A major question we’ve asked ourselves internally over the last few years is how we should weigh organizational quality versus the value of the intervention that the organization is carrying out.
In particular, is it better to recommend an organization we’re very impressed by and confident in that’s carrying out a good program, or better to recommend an organization we’re much less confident in that’s carrying out an exceptional program? This question has been most salient when deciding how to rank giving to GiveDirectly vs giving to the Schistosomiasis Control Initiative.
GiveDirectly vs SCI
GiveDirectly is an organization that we’re very impressed by and confident in, more so than any other charity we’ve come across in our history. Reasons for this:
- GiveDirectly has successfully grown their operation from distributing $340,000 in fiscal year 2011-12 to a recent pace that corresponds to distributing $18 million per year. Our impression has been that they have maintained the same quality of their operation despite this growth.
- GiveDirectly has always communicated extremely clearly and directly with us, and appears to value transparency as much as any organization we’ve encountered. They’ve consistently anticipated questions we’ll have before we ask them, so they typically have good answers.
- GiveDirectly has an impressive commitment to monitoring and self-evaluation, including participating in a randomized controlled trial of its own program. Nearly all of its existing cash transfers are currently integrated into some form of study to gain more information.
- GiveDirectly was transparent about the case of staff fraud it discovered, writing about it here.
- While expanding its operations, GiveDirectly has also continually expanded its ambitions in other ways and shown an interest in trying new things – from a for-profit aiming to improve the efficiency of cash transfer distributions in the developing world (not formally related to GiveDirectly, but with significant staff/Board overlap) to its recent project to launch a basic income pilot.
But, we estimate that marginal dollars to the program it implements — direct cash transfers — are significantly less cost-effective than bednets and deworming programs. Excluding organizational factors, our best guess is that deworming programs — which SCI supports — are roughly 5 times as cost-effective as cash transfers. As discussed further below, our cost effectiveness estimates are generally based on extremely limited information and are therefore extremely rough, so we are cautious in assigning too much weight to them.

▶ **DATA EXTRACTS**
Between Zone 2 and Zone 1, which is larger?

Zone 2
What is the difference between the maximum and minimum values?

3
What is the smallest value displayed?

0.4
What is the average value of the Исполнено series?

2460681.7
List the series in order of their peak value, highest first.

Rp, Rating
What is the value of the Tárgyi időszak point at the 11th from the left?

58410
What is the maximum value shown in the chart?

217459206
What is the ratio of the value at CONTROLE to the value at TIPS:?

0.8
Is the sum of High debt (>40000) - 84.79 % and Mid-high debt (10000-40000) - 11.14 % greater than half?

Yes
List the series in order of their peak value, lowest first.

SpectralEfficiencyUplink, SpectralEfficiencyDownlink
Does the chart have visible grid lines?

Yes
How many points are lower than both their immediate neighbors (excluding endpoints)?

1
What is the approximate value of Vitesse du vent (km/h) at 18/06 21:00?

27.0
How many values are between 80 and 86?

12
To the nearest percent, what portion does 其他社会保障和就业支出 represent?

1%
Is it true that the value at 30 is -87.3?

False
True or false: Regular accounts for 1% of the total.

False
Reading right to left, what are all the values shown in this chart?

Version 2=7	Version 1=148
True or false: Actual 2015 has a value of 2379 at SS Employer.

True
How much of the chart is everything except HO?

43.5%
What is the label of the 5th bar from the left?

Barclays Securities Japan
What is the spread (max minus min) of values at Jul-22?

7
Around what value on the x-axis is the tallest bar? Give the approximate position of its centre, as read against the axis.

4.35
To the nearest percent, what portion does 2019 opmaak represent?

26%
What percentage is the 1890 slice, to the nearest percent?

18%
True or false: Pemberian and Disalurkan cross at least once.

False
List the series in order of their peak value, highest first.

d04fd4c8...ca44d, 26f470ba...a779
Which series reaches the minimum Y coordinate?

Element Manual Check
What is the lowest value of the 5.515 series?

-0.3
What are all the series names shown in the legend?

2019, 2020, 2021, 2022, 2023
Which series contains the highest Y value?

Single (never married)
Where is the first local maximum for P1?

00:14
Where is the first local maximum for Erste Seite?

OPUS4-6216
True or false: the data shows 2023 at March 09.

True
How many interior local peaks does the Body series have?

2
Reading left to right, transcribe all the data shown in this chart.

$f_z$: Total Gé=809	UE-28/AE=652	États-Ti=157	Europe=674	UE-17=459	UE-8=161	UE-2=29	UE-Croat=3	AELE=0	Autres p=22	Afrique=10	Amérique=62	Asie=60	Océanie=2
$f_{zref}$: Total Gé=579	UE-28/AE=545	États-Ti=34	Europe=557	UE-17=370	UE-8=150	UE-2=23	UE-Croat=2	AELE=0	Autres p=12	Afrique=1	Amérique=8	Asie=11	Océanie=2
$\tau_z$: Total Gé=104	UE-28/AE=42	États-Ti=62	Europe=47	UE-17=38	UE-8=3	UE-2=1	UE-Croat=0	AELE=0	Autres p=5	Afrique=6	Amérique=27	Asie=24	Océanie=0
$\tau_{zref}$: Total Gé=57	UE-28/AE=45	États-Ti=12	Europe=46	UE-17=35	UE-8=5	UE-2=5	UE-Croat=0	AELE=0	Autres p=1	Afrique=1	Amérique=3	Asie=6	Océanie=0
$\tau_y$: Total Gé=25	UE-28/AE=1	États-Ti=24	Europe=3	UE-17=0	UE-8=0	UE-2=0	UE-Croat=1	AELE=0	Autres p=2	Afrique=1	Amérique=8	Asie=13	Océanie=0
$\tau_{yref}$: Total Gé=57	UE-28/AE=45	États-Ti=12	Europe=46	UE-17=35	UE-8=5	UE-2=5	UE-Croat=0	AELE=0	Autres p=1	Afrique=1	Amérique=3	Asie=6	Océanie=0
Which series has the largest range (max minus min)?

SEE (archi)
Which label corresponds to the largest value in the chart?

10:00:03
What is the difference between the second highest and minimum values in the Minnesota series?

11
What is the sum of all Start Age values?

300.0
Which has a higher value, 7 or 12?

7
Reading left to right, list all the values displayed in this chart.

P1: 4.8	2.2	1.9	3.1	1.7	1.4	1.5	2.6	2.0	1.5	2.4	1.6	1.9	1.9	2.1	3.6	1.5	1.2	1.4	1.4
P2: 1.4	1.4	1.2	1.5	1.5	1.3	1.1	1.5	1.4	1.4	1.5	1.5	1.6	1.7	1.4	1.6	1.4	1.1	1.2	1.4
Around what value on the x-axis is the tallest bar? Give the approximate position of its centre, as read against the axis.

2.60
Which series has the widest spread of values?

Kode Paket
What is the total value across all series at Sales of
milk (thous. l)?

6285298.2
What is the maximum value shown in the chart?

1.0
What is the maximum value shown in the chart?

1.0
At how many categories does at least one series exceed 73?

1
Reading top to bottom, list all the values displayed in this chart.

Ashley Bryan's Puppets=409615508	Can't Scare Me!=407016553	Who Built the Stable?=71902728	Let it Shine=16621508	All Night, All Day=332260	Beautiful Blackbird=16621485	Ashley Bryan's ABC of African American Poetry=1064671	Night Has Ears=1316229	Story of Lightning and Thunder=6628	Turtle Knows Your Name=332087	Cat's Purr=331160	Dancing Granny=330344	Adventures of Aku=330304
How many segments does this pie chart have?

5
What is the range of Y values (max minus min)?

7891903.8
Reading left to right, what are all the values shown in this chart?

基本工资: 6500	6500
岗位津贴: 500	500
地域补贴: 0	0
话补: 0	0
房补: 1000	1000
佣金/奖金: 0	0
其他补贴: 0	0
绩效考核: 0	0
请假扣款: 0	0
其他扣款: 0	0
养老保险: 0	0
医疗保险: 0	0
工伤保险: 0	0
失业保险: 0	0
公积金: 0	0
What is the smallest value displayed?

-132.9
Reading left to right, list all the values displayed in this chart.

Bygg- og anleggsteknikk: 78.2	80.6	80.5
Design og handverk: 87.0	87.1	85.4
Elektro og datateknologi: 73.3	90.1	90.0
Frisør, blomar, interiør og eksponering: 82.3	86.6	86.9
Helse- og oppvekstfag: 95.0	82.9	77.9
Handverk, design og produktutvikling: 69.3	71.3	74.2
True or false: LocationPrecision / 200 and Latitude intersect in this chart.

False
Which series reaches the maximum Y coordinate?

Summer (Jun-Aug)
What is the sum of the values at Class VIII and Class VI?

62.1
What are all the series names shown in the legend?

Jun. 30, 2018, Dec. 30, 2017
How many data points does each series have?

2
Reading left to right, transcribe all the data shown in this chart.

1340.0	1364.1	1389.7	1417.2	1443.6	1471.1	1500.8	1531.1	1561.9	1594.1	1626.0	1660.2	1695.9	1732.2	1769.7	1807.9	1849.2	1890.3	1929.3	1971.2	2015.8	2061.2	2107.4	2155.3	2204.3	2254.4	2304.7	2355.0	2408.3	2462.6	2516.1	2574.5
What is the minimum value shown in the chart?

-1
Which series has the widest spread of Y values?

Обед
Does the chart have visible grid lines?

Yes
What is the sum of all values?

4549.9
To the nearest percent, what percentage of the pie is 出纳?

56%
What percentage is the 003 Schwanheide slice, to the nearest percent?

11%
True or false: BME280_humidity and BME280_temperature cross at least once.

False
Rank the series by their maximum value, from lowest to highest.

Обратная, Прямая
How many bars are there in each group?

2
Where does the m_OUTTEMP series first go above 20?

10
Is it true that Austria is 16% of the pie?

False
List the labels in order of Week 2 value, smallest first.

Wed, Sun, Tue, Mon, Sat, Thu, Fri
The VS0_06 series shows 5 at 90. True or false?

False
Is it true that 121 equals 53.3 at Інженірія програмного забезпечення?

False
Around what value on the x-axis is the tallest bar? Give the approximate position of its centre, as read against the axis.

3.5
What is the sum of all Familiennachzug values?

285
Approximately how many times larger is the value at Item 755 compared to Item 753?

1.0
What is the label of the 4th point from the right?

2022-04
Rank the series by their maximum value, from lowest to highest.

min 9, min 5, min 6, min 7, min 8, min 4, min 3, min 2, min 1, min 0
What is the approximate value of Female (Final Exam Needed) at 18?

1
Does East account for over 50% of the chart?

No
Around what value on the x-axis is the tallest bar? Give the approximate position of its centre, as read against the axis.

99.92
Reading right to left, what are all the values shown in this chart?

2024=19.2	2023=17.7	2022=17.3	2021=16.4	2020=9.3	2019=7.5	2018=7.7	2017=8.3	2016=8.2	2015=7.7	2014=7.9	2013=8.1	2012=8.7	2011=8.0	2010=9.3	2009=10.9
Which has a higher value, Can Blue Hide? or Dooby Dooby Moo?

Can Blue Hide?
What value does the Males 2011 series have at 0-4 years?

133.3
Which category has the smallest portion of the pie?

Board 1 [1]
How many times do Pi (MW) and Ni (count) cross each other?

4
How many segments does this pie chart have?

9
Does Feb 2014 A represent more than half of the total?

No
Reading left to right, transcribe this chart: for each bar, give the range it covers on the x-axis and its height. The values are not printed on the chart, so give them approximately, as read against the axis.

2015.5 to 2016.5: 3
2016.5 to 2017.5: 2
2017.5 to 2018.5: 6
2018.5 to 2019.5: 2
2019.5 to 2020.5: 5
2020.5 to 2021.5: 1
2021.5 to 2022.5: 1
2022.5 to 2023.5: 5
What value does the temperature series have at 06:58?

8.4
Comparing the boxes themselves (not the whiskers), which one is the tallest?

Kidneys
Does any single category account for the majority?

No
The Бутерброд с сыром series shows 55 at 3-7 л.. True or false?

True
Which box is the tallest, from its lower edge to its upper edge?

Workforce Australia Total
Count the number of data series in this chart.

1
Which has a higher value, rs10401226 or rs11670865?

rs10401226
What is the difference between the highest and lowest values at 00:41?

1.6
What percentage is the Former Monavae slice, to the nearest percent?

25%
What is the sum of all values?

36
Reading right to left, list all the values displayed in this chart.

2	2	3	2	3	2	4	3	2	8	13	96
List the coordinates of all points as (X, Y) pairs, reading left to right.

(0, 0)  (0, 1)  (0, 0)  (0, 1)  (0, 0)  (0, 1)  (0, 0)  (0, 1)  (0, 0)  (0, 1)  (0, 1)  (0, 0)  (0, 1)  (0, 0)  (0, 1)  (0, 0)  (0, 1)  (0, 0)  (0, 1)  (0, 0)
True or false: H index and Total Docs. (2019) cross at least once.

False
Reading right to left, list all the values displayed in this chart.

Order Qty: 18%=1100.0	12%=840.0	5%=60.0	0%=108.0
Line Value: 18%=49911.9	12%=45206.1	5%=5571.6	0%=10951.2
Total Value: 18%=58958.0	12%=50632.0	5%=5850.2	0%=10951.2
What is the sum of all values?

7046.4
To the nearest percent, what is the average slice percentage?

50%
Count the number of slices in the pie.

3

▶ **PROBLEM**
Could you copy the GiveDirectly-versus-SCI passage word for word, in full? The listing is separate material, unrelated to the GiveDirectly-versus-SCI passage.

▶ **REPLY TO THE TASK**
A major question we’ve asked ourselves internally over the last few years is how we should weigh organizational quality versus the value of the intervention that the organization is carrying out.
In particular, is it better to recommend an organization we’re very impressed by and confident in that’s carrying out a good program, or better to recommend an organization we’re much less confident in that’s carrying out an exceptional program? This question has been most salient when deciding how to rank giving to GiveDirectly vs giving to the Schistosomiasis Control Initiative.
GiveDirectly vs SCI
GiveDirectly is an organization that we’re very impressed by and confident in, more so than any other charity we’ve come across in our history. Reasons for this:
- GiveDirectly has successfully grown their operation from distributing $340,000 in fiscal year 2011-12 to a recent pace that corresponds to distributing $18 million per year. Our impression has been that they have maintained the same quality of their operation despite this growth.
- GiveDirectly has always communicated extremely clearly and directly with us, and appears to value transparency as much as any organization we’ve encountered. They’ve consistently anticipated questions we’ll have before we ask them, so they typically have good answers.
- GiveDirectly has an impressive commitment to monitoring and self-evaluation, including participating in a randomized controlled trial of its own program. Nearly all of its existing cash transfers are currently integrated into some form of study to gain more information.
- GiveDirectly was transparent about the case of staff fraud it discovered, writing about it here.
- While expanding its operations, GiveDirectly has also continually expanded its ambitions in other ways and shown an interest in trying new things – from a for-profit aiming to improve the efficiency of cash transfer distributions in the developing world (not formally related to GiveDirectly, but with significant staff/Board overlap) to its recent project to launch a basic income pilot.
But, we estimate that marginal dollars to the program it implements — direct cash transfers — are significantly less cost-effective than bednets and deworming programs. Excluding organizational factors, our best guess is that deworming programs — which SCI supports — are roughly 5 times as cost-effective as cash transfers. As discussed further below, our cost effectiveness estimates are generally based on extremely limited information and are therefore extremely rough, so we are cautious in assigning too much weight to them.